The term "neocloud" barely existed eighteen months ago. Now it commands billion-dollar checks. Together AI's $800 million raise at an $8.3 billion valuation marks the moment when GPU-as-a-service graduates from scrappy alternative to legitimate infrastructure layer — one that investors believe can compete with, or at least complement, the hyperscalers.

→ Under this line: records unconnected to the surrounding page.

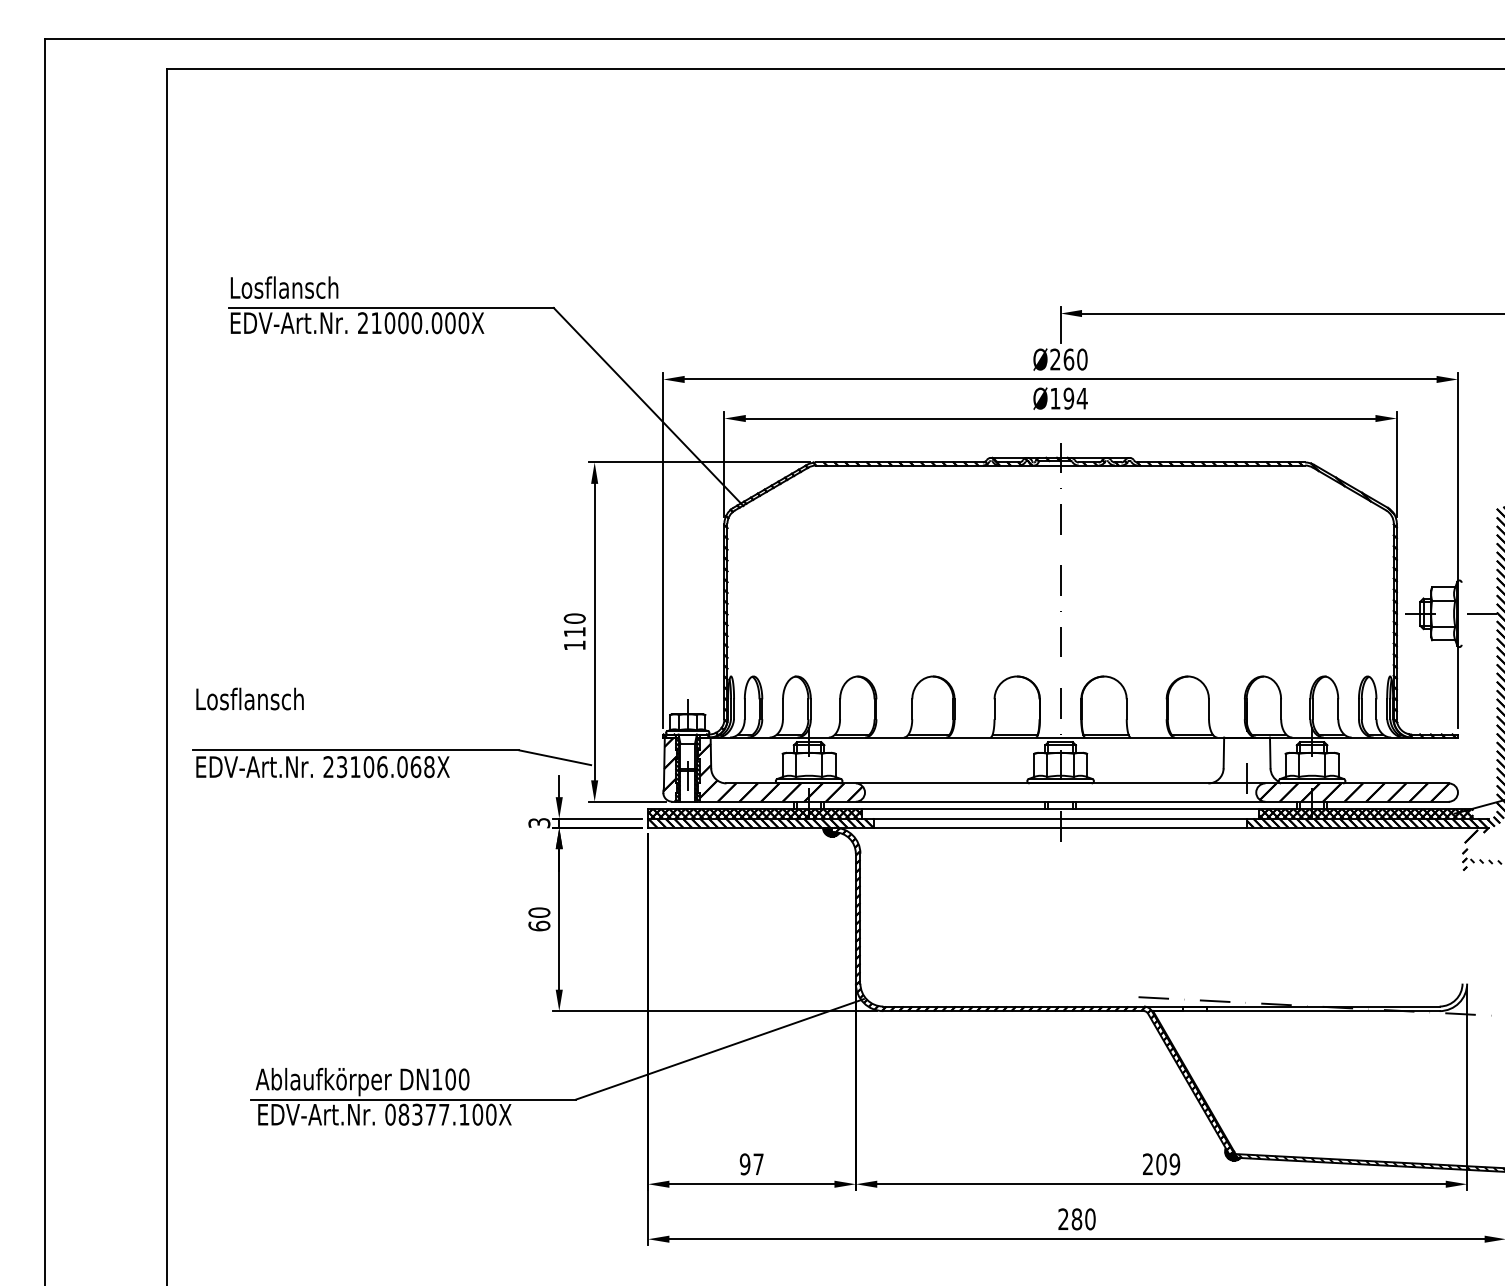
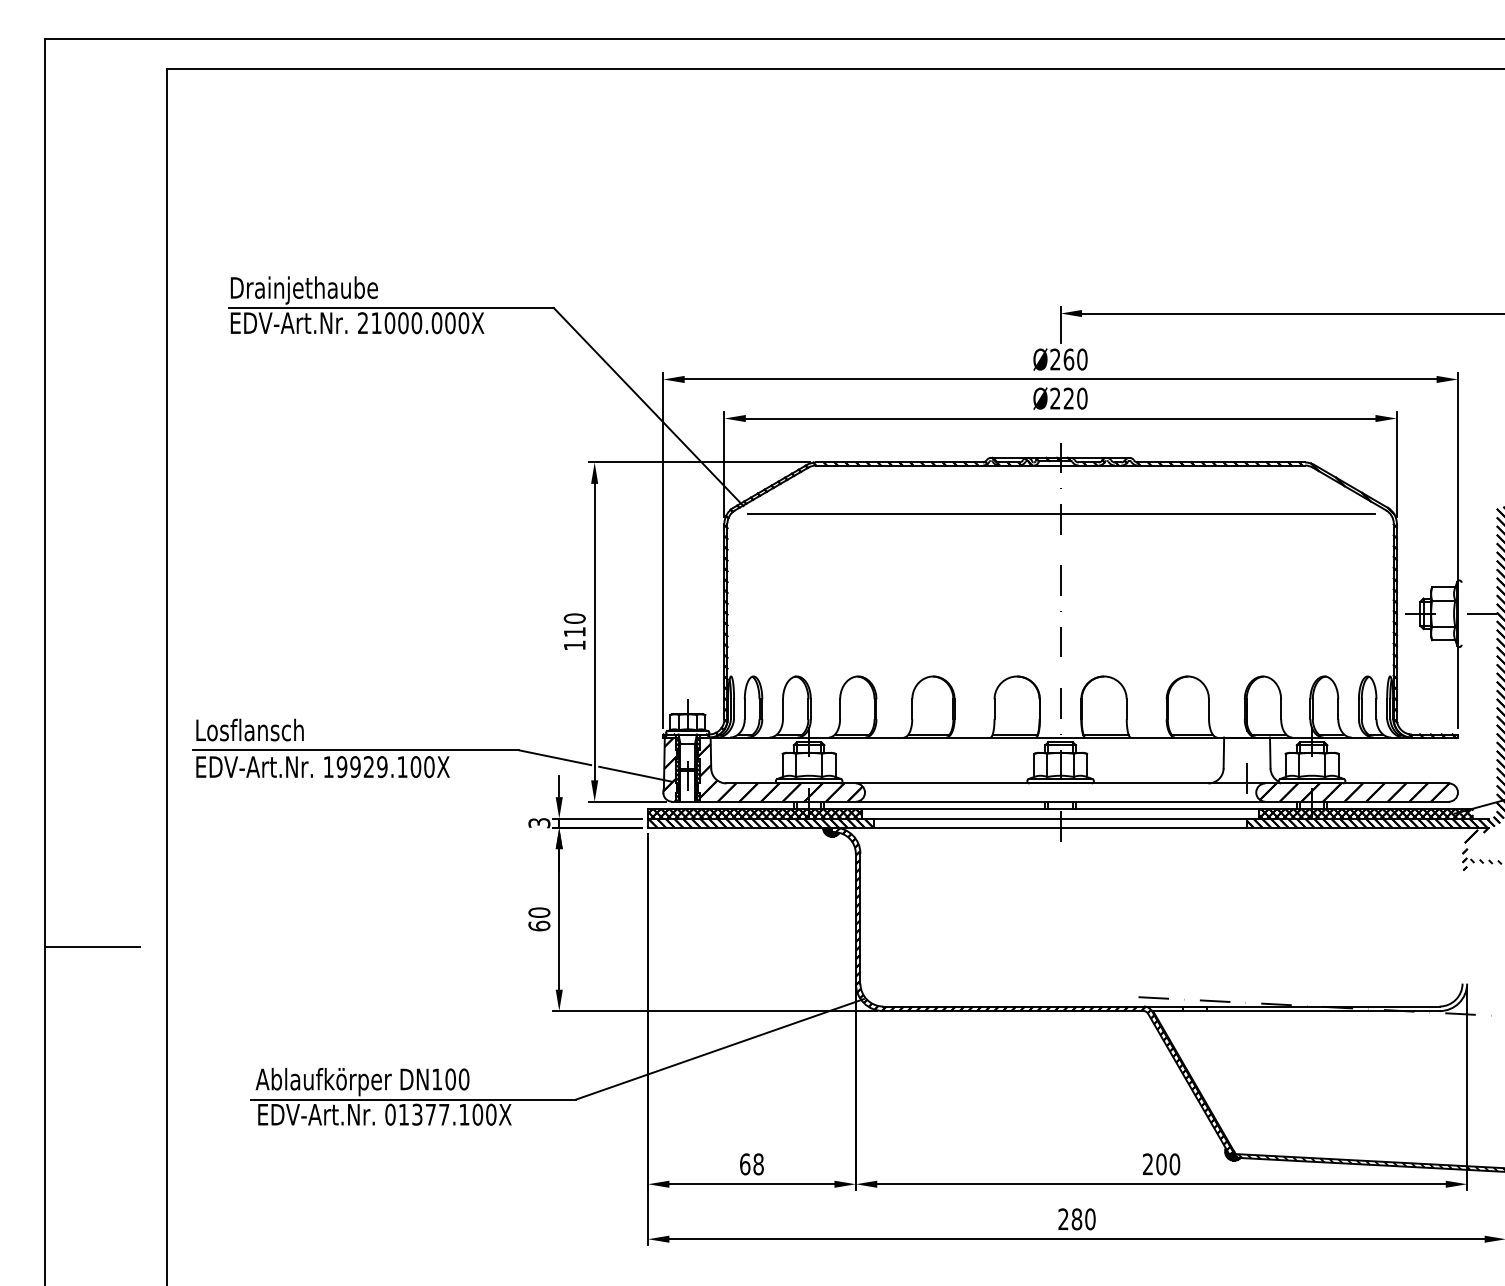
text at (305, 290): Losflansch -> Drainjethaube
text at (1068, 398): Ø194 -> Ø220
line at (1060, 514): none -> present
text at (249, 698) position: (249, 698) -> (249, 729)
text at (378, 767): 23106.068X -> 19929.100X
line at (635, 773): none -> present
line at (92, 946): none -> present
text at (403, 1114): 08377.100X -> 01377.100X
text at (751, 1164): 97 -> 68
text at (1174, 1164): 209 -> 200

The San Francisco company, founded in 2022 by researchers from Stanford and Google, has built its business on a simple premise: not everyone wants to pay Amazon, Microsoft, or Google for AI compute, and not everyone can get Nvidia chips fast enough to build their own clusters. Together AI slots into that gap, offering inference and fine-tuning for open-source models like Llama and Mistral at prices that undercut the big three.
The economics of being second-best
Together AI's pitch works because the hyperscalers are distracted. AWS, Azure, and Google Cloud are busy selling their own proprietary AI services — Bedrock, Azure OpenAI, Vertex AI — which means their raw compute offerings often feel like afterthoughts. Together AI doesn't have a foundation model to push. It just wants to rent you GPUs and run whatever model you bring, which turns out to be exactly what a certain class of enterprise customer wants.
The valuation math is aggressive but not insane. At $8.3 billion, investors are betting Together AI can reach $500 million to $1 billion in annual revenue within a few years. The company hasn't disclosed current figures, but the neocloud market is growing fast enough — Anyscale, CoreWeave, and Lambda Labs are all scaling rapidly — that the bet isn't pure fantasy. CoreWeave reportedly hit $2 billion in annualized revenue earlier this year.
Why open-source models matter here
Together AI's fortunes are tied to the open-source AI ecosystem in ways that make its business model both promising and precarious. If Meta keeps releasing capable Llama models for free, and if Mistral and others continue to close the gap with proprietary systems, Together AI has an ever-expanding catalog of models to serve. But if OpenAI and Anthropic maintain a significant capability lead, enterprises may decide the premium for closed models is worth paying.
The Anthropic export restrictions have, ironically, helped companies like Together AI. With Claude unavailable in certain markets and use cases, developers are turning to open alternatives — and they need somewhere to run them. Together AI has reportedly seen significant growth in Asia-Pacific markets where Anthropic's models are now harder to access.
Our take
The neocloud category exists because the AI boom happened faster than the cloud giants could adapt. Together AI's $8.3 billion valuation is a bet that this window stays open — that enterprises will continue to want Switzerland-style neutrality in their AI infrastructure, and that open-source models will remain competitive enough to matter. Both assumptions are reasonable today. Whether they hold in 2028, when the hyperscalers have had time to respond and the model landscape has consolidated, is the $8.3 billion question.